PASSAGE >>
Decide on data exploration tool needs based on user conversations

bendnorman commented 2 months ago

Overview

We had some notion that we wanted to make a tool that would replace Datasette & allow access to all of our data, make charts & graphs easier, and let us gather some limited information about who our users are.

We've learned a lot by talking to many users over the last month - does that change anything about what our actual requirements are?

We've also learned about Superset & its strengths/limitations by prototyping it and testing it out over the last two months. We have a few questions to answer about its capabilities, and need to evaluate whether or not we want to continue trying to push it out to our users.

Success criteria

[x] we've enumerated what use cases we're trying to serve & their needs
[ ] we've figured out which users' needs are satisfied with Superset
[ ] we've figured out if there is a single tool that satisfies more users' needs
[ ] we've identified other tools for use cases that aren't covered by Superset/the other tool that seems even more promising

We also need answers for the following questions about Superset:

- [x] can a user use a pre-built dashboard to filter/subset data without SQL, then download as Excel? what are the limitations?

Records taken from a collection:
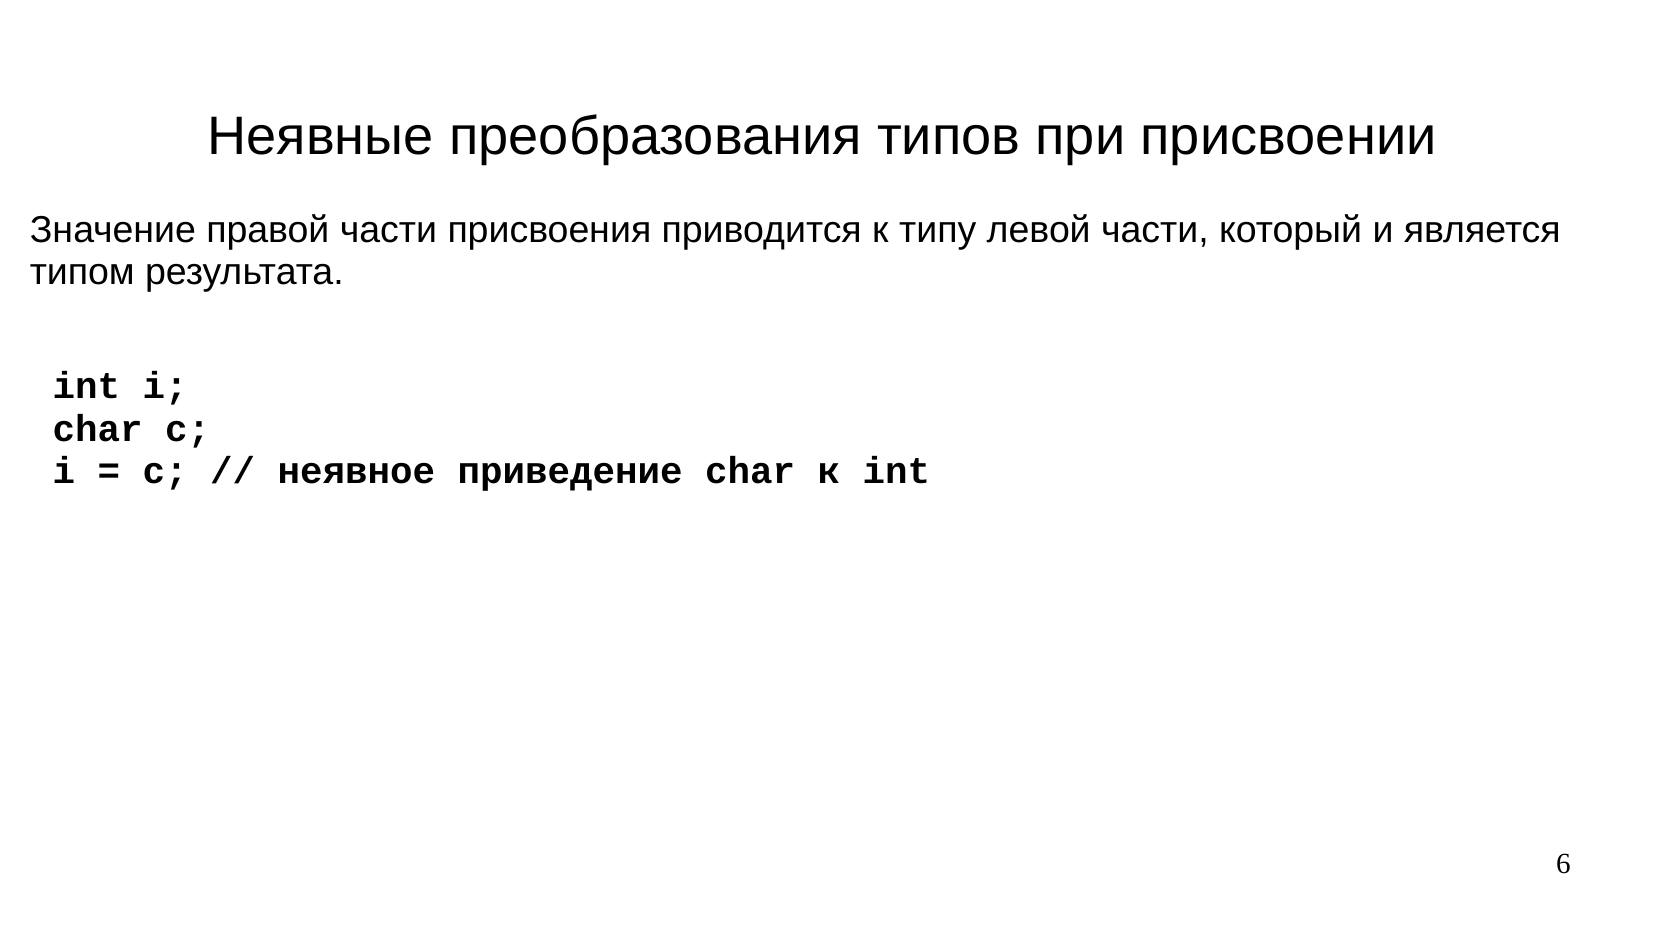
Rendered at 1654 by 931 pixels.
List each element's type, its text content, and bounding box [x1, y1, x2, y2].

text_box Значение правой части присвоения приводится к типу левой части, который и является типом результата. [15, 201, 1654, 301]
title Неявные преобразования типов при присвоении [56, 75, 1590, 197]
text_box int i; char c; i = c; // неявное приведение char к int [37, 360, 1561, 526]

INSTRUCTIONS >>
[1] List every item under "Success criteria" in the data exploration tool discussion, and say whether each one is checked.
[2] In the data exploration tool discussion, for how long has the team been prototyping and testing Superset?

EXPECTED RESPONSES >>
[1]
- We've enumerated what use cases we're trying to serve and their needs (checked)
- We've figured out which users' needs are satisfied with Superset (not checked)
- We've figured out if there is a single tool that satisfies more users' needs (not checked)
- We've identified other tools for use cases that aren't covered by Superset or the other tool that seems even more promising (not checked)

[2] Over the last two months.